The Joker may seem to be in stark contrast to Batman vs. Superman and the like, but Mubamo follows Zack Snyder’s catastrophic formula.

The “Joker” is not, as “Batman vs. Superman” a conservative rider.

The Joker has grossly misunderstood the meaning of a dark, realistic story.

The only thing the Joker, like Zack Snyder, has learned from realism is to immerse his characters’ heads incessantly in a swamp of artificial, hollow pain, sorrow, anger, and rage.

Both are films that, while beginning with the claim of breaking the Batman, Superman, and Joker archetypes, end in a predictable, non-challenging destination.

They both make big promises and promises behind the loudspeaker, but when it comes time to act on them, they lose their hands and feet.

Both are vampire films; Vampire films are films that stick their fangs into the throats of big films, exploit their blood sucking for their own propaganda, and then leave their corpses.

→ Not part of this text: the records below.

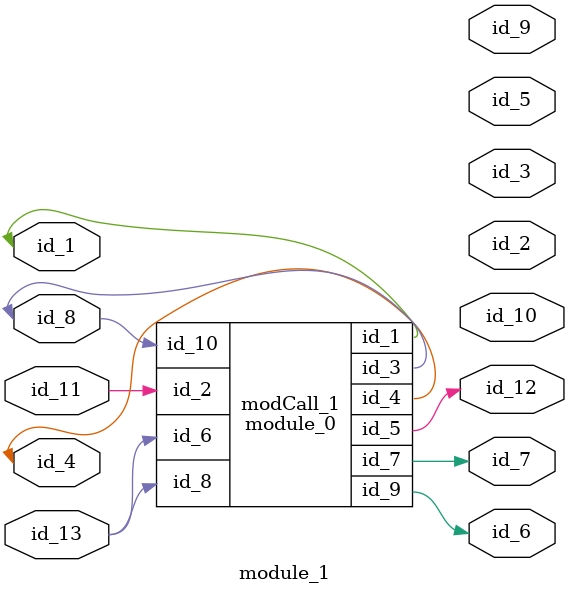
<source format=v>
module module_0 (
    id_1,
    id_2,
    id_3,
    id_4,
    id_5,
    id_6,
    id_7,
    id_8,
    id_9,
    id_10
);
  input wire id_10;
  output wire id_9;
  input wire id_8;
  output wire id_7;
  input wire id_6;
  output wire id_5;
  inout wire id_4;
  output wire id_3;
  input wire id_2;
  inout wire id_1;
  supply0 id_11;
  assign id_11 = 1;
endmodule
module module_1 (
    id_1,
    id_2,
    id_3,
    id_4,
    id_5,
    id_6,
    id_7,
    id_8,
    id_9,
    id_10,
    id_11,
    id_12,
    id_13
);
  input wire id_13;
  module_0 modCall_1 (
      id_1,
      id_11,
      id_8,
      id_4,
      id_12,
      id_13,
      id_7,
      id_13,
      id_6,
      id_8
  );
  output wire id_12;
  input wire id_11;
  output wire id_10;
  output wire id_9;
  inout wire id_8;
  output wire id_7;
  output wire id_6;
  output wire id_5;
  inout wire id_4;
  output wire id_3;
  output wire id_2;
  inout wire id_1;
  wire id_14;
endmodule

</source>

Another common denominator between the Joker and Batman vs. Superman is that they are both a collection of stunningly escaped images that do not rest on the backbone of a strong narrative.

Watching these films makes it seem as if the director has thought of a few images that he would love to have in his film and then wrote the script based on them.

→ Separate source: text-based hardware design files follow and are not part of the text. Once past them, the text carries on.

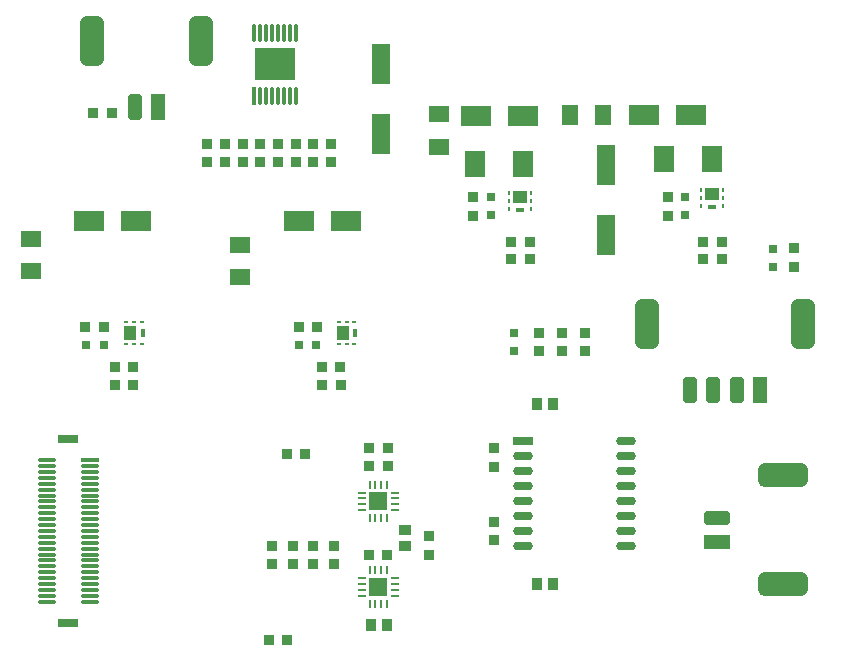
<source format=gtp>
G04*
G04 #@! TF.GenerationSoftware,Altium Limited,Altium Designer,18.1.6 (161)*
G04*
G04 Layer_Color=8421504*
%FSLAX25Y25*%
%MOIN*%
G70*
G01*
G75*
%ADD16R,0.09843X0.06693*%
%ADD17R,0.03347X0.03347*%
%ADD18R,0.03347X0.03347*%
%ADD19R,0.03937X0.03543*%
%ADD20R,0.02953X0.00984*%
%ADD21R,0.00984X0.02953*%
%ADD22R,0.06496X0.06496*%
%ADD23R,0.01378X0.05906*%
G04:AMPARAMS|DCode=24|XSize=13.78mil|YSize=59.06mil|CornerRadius=3.45mil|HoleSize=0mil|Usage=FLASHONLY|Rotation=180.000|XOffset=0mil|YOffset=0mil|HoleType=Round|Shape=RoundedRectangle|*
%AMROUNDEDRECTD24*
21,1,0.01378,0.05217,0,0,180.0*
21,1,0.00689,0.05906,0,0,180.0*
1,1,0.00689,-0.00345,0.02608*
1,1,0.00689,0.00345,0.02608*
1,1,0.00689,0.00345,-0.02608*
1,1,0.00689,-0.00345,-0.02608*
%
%ADD24ROUNDEDRECTD24*%
%ADD25R,0.13780X0.11024*%
%ADD26R,0.03150X0.03150*%
G04:AMPARAMS|DCode=27|XSize=78.74mil|YSize=165.35mil|CornerRadius=19.68mil|HoleSize=0mil|Usage=FLASHONLY|Rotation=90.000|XOffset=0mil|YOffset=0mil|HoleType=Round|Shape=RoundedRectangle|*
%AMROUNDEDRECTD27*
21,1,0.07874,0.12598,0,0,90.0*
21,1,0.03937,0.16535,0,0,90.0*
1,1,0.03937,0.06299,0.01968*
1,1,0.03937,0.06299,-0.01968*
1,1,0.03937,-0.06299,-0.01968*
1,1,0.03937,-0.06299,0.01968*
%
%ADD27ROUNDEDRECTD27*%
%ADD28R,0.08661X0.04724*%
G04:AMPARAMS|DCode=29|XSize=47.24mil|YSize=86.61mil|CornerRadius=11.81mil|HoleSize=0mil|Usage=FLASHONLY|Rotation=90.000|XOffset=0mil|YOffset=0mil|HoleType=Round|Shape=RoundedRectangle|*
%AMROUNDEDRECTD29*
21,1,0.04724,0.06299,0,0,90.0*
21,1,0.02362,0.08661,0,0,90.0*
1,1,0.02362,0.03150,0.01181*
1,1,0.02362,0.03150,-0.01181*
1,1,0.02362,-0.03150,-0.01181*
1,1,0.02362,-0.03150,0.01181*
%
%ADD29ROUNDEDRECTD29*%
%ADD30R,0.03543X0.03937*%
%ADD31R,0.07087X0.05512*%
%ADD32R,0.07087X0.03150*%
%ADD33R,0.06299X0.01181*%
%ADD34O,0.06299X0.01181*%
G04:AMPARAMS|DCode=35|XSize=78.74mil|YSize=165.35mil|CornerRadius=19.68mil|HoleSize=0mil|Usage=FLASHONLY|Rotation=180.000|XOffset=0mil|YOffset=0mil|HoleType=Round|Shape=RoundedRectangle|*
%AMROUNDEDRECTD35*
21,1,0.07874,0.12598,0,0,180.0*
21,1,0.03937,0.16535,0,0,180.0*
1,1,0.03937,-0.01968,0.06299*
1,1,0.03937,0.01968,0.06299*
1,1,0.03937,0.01968,-0.06299*
1,1,0.03937,-0.01968,-0.06299*
%
%ADD35ROUNDEDRECTD35*%
%ADD36R,0.04724X0.08661*%
G04:AMPARAMS|DCode=37|XSize=47.24mil|YSize=86.61mil|CornerRadius=11.81mil|HoleSize=0mil|Usage=FLASHONLY|Rotation=180.000|XOffset=0mil|YOffset=0mil|HoleType=Round|Shape=RoundedRectangle|*
%AMROUNDEDRECTD37*
21,1,0.04724,0.06299,0,0,180.0*
21,1,0.02362,0.08661,0,0,180.0*
1,1,0.02362,-0.01181,0.03150*
1,1,0.02362,0.01181,0.03150*
1,1,0.02362,0.01181,-0.03150*
1,1,0.02362,-0.01181,-0.03150*
%
%ADD37ROUNDEDRECTD37*%
%ADD38O,0.06693X0.02992*%
%ADD39R,0.06693X0.02992*%
%ADD40R,0.06102X0.13583*%
%ADD41R,0.05512X0.07087*%
%ADD42R,0.04724X0.03937*%
%ADD43R,0.00984X0.01575*%
%ADD44R,0.03110X0.01181*%
%ADD45R,0.03150X0.03150*%
%ADD46R,0.03937X0.04724*%
%ADD47R,0.01575X0.00984*%
%ADD48R,0.01181X0.03110*%
%ADD49R,0.07000X0.08500*%
D16*
X88583Y152559D02*
D03*
X104331D02*
D03*
X18701D02*
D03*
X34449D02*
D03*
X219488Y187992D02*
D03*
X203740D02*
D03*
X163386Y187598D02*
D03*
X147638D02*
D03*
D17*
X78543Y12795D02*
D03*
X84646D02*
D03*
X118209Y76772D02*
D03*
X112106D02*
D03*
X118209Y70866D02*
D03*
X112106D02*
D03*
X112008Y41339D02*
D03*
X118110D02*
D03*
X20138Y188682D02*
D03*
X26241D02*
D03*
X165551Y145669D02*
D03*
X159449D02*
D03*
Y139764D02*
D03*
X165551D02*
D03*
X229528Y145669D02*
D03*
X223425D02*
D03*
Y139764D02*
D03*
X229528D02*
D03*
X27362Y103858D02*
D03*
X33465D02*
D03*
Y97953D02*
D03*
X27362D02*
D03*
X102559D02*
D03*
X96457D02*
D03*
X96260Y103858D02*
D03*
X102362D02*
D03*
X94685Y117126D02*
D03*
X88583D02*
D03*
X23622D02*
D03*
X17520D02*
D03*
X84646Y74803D02*
D03*
X90748D02*
D03*
D18*
X131890Y41339D02*
D03*
Y47441D02*
D03*
X100394Y44291D02*
D03*
Y38189D02*
D03*
X93504D02*
D03*
Y44291D02*
D03*
X86614Y38189D02*
D03*
Y44291D02*
D03*
X79724D02*
D03*
Y38189D02*
D03*
X253544Y143459D02*
D03*
Y137357D02*
D03*
X153543Y52264D02*
D03*
Y46161D02*
D03*
Y76772D02*
D03*
Y70669D02*
D03*
X184055Y115157D02*
D03*
Y109055D02*
D03*
X176453D02*
D03*
Y115157D02*
D03*
X168850D02*
D03*
Y109055D02*
D03*
X146653Y160433D02*
D03*
Y154331D02*
D03*
X211614Y160433D02*
D03*
Y154331D02*
D03*
X99410Y178347D02*
D03*
Y172244D02*
D03*
X93504Y178347D02*
D03*
Y172244D02*
D03*
X87598D02*
D03*
Y178347D02*
D03*
X81693Y172244D02*
D03*
Y178347D02*
D03*
X75787Y172244D02*
D03*
Y178347D02*
D03*
X69882Y172244D02*
D03*
Y178347D02*
D03*
X63976D02*
D03*
Y172244D02*
D03*
X58071Y178347D02*
D03*
Y172244D02*
D03*
D19*
X124016Y49606D02*
D03*
Y44291D02*
D03*
D20*
X109547Y33465D02*
D03*
Y31496D02*
D03*
Y29528D02*
D03*
Y27559D02*
D03*
X120768D02*
D03*
Y29528D02*
D03*
Y31496D02*
D03*
Y33465D02*
D03*
X109547Y62008D02*
D03*
Y60039D02*
D03*
Y58071D02*
D03*
Y56102D02*
D03*
X120768D02*
D03*
Y58071D02*
D03*
Y60039D02*
D03*
Y62008D02*
D03*
D21*
X112205Y24902D02*
D03*
X114173D02*
D03*
X116142D02*
D03*
X118110D02*
D03*
Y36122D02*
D03*
X116142D02*
D03*
X114173D02*
D03*
X112205D02*
D03*
Y53445D02*
D03*
X114173D02*
D03*
X116142D02*
D03*
X118110D02*
D03*
Y64665D02*
D03*
X116142D02*
D03*
X114173D02*
D03*
X112205D02*
D03*
D22*
X115157Y30512D02*
D03*
Y59055D02*
D03*
D23*
X73819Y194095D02*
D03*
D24*
X75787D02*
D03*
X77756D02*
D03*
X79724D02*
D03*
X81693D02*
D03*
X83661D02*
D03*
X85630D02*
D03*
X87598D02*
D03*
X73819Y215354D02*
D03*
X75787D02*
D03*
X77756D02*
D03*
X79724D02*
D03*
X81693D02*
D03*
X83661D02*
D03*
X85630D02*
D03*
X87598D02*
D03*
D25*
X80709Y204724D02*
D03*
D26*
X246654Y143263D02*
D03*
Y137357D02*
D03*
X160433Y115157D02*
D03*
Y109252D02*
D03*
X152559Y160433D02*
D03*
Y154528D02*
D03*
X217520Y160433D02*
D03*
Y154528D02*
D03*
D27*
X250000Y67716D02*
D03*
Y31496D02*
D03*
D28*
X228031Y45669D02*
D03*
D29*
Y53543D02*
D03*
D30*
X173228Y91535D02*
D03*
X167913D02*
D03*
X173228Y31496D02*
D03*
X167913D02*
D03*
X118110Y17717D02*
D03*
X112795D02*
D03*
D31*
X68898Y133858D02*
D03*
Y144685D02*
D03*
X-695Y135857D02*
D03*
Y146684D02*
D03*
X135433Y188189D02*
D03*
Y177362D02*
D03*
D32*
X11811Y18504D02*
D03*
Y79921D02*
D03*
D33*
X18898Y72835D02*
D03*
D34*
Y70866D02*
D03*
Y68898D02*
D03*
Y66929D02*
D03*
Y64961D02*
D03*
Y62992D02*
D03*
Y61024D02*
D03*
Y59055D02*
D03*
Y57087D02*
D03*
Y55118D02*
D03*
Y53150D02*
D03*
Y51181D02*
D03*
Y49213D02*
D03*
Y47244D02*
D03*
Y45276D02*
D03*
Y43307D02*
D03*
Y41339D02*
D03*
Y39370D02*
D03*
Y37402D02*
D03*
Y35433D02*
D03*
Y33465D02*
D03*
Y31496D02*
D03*
Y29528D02*
D03*
Y27559D02*
D03*
Y25591D02*
D03*
X4724D02*
D03*
Y27559D02*
D03*
Y29528D02*
D03*
Y31496D02*
D03*
Y33465D02*
D03*
Y35433D02*
D03*
Y37402D02*
D03*
Y39370D02*
D03*
Y41339D02*
D03*
Y43307D02*
D03*
Y45276D02*
D03*
Y47244D02*
D03*
Y49213D02*
D03*
Y51181D02*
D03*
Y53150D02*
D03*
Y55118D02*
D03*
Y57087D02*
D03*
Y59055D02*
D03*
Y61024D02*
D03*
Y62992D02*
D03*
Y64961D02*
D03*
Y66929D02*
D03*
Y68898D02*
D03*
Y70866D02*
D03*
Y72835D02*
D03*
D35*
X19685Y212598D02*
D03*
X55905D02*
D03*
X256693Y118110D02*
D03*
X204724D02*
D03*
D36*
X41732Y190630D02*
D03*
X242520Y96142D02*
D03*
D37*
X33858Y190630D02*
D03*
X234646Y96142D02*
D03*
X226772D02*
D03*
X218898D02*
D03*
D38*
X197835Y44173D02*
D03*
Y49173D02*
D03*
Y54173D02*
D03*
Y59173D02*
D03*
Y64173D02*
D03*
Y69173D02*
D03*
Y74173D02*
D03*
Y79173D02*
D03*
X163386Y44173D02*
D03*
Y49173D02*
D03*
Y54173D02*
D03*
Y59173D02*
D03*
Y64173D02*
D03*
Y69173D02*
D03*
Y74173D02*
D03*
D39*
Y79173D02*
D03*
D40*
X116142Y204724D02*
D03*
Y181496D02*
D03*
X190945Y171260D02*
D03*
Y148031D02*
D03*
D41*
X189961Y187992D02*
D03*
X179134D02*
D03*
D42*
X226378Y161421D02*
D03*
X162402Y160433D02*
D03*
D43*
X230020Y162799D02*
D03*
Y160240D02*
D03*
Y157681D02*
D03*
X222736D02*
D03*
Y160240D02*
D03*
Y162799D02*
D03*
X166043Y161811D02*
D03*
Y159252D02*
D03*
Y156693D02*
D03*
X158760D02*
D03*
Y159252D02*
D03*
Y161811D02*
D03*
D44*
X226378Y157327D02*
D03*
X162402Y156339D02*
D03*
D45*
X94488Y111221D02*
D03*
X88583D02*
D03*
X23622D02*
D03*
X17717D02*
D03*
D46*
X103347Y115157D02*
D03*
X32480D02*
D03*
D47*
X101969Y118799D02*
D03*
X104527D02*
D03*
X107087D02*
D03*
Y111516D02*
D03*
X104527D02*
D03*
X101969D02*
D03*
X31102Y118799D02*
D03*
X33661D02*
D03*
X36220D02*
D03*
Y111516D02*
D03*
X33661D02*
D03*
X31102D02*
D03*
D48*
X107441Y115157D02*
D03*
X36575D02*
D03*
D49*
X210378Y173228D02*
D03*
X226378D02*
D03*
X147386Y171457D02*
D03*
X163386D02*
D03*
M02*

</source>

So instead of these images growing and coming out organically from within the story, it is as if the author has bent the head of the story by force to serve these images;

From the remake of the cover of the comic book “Dark Knight Returns” to the scene of the Joker dancing on the steps. From the image of the armored Batman standing against Superman’s fist to the image of the Joker dancing before stepping in front of the cameras of the Takshou program.

All of these are independently attractive images, but lack character; They lack the meaningful context in which they end up.

The bottom line is that both “The Joker” and “Batman vs. Superman” have some great commercials, but they’re really like a four-minute music video that takes two hours to tell a straightforward story.

The only useful feature of The Joker, and before that, Batman vs. Superman, is that it makes us more interested in The Taxi Driver, The Comedy King, and The Dark Knight trilogy.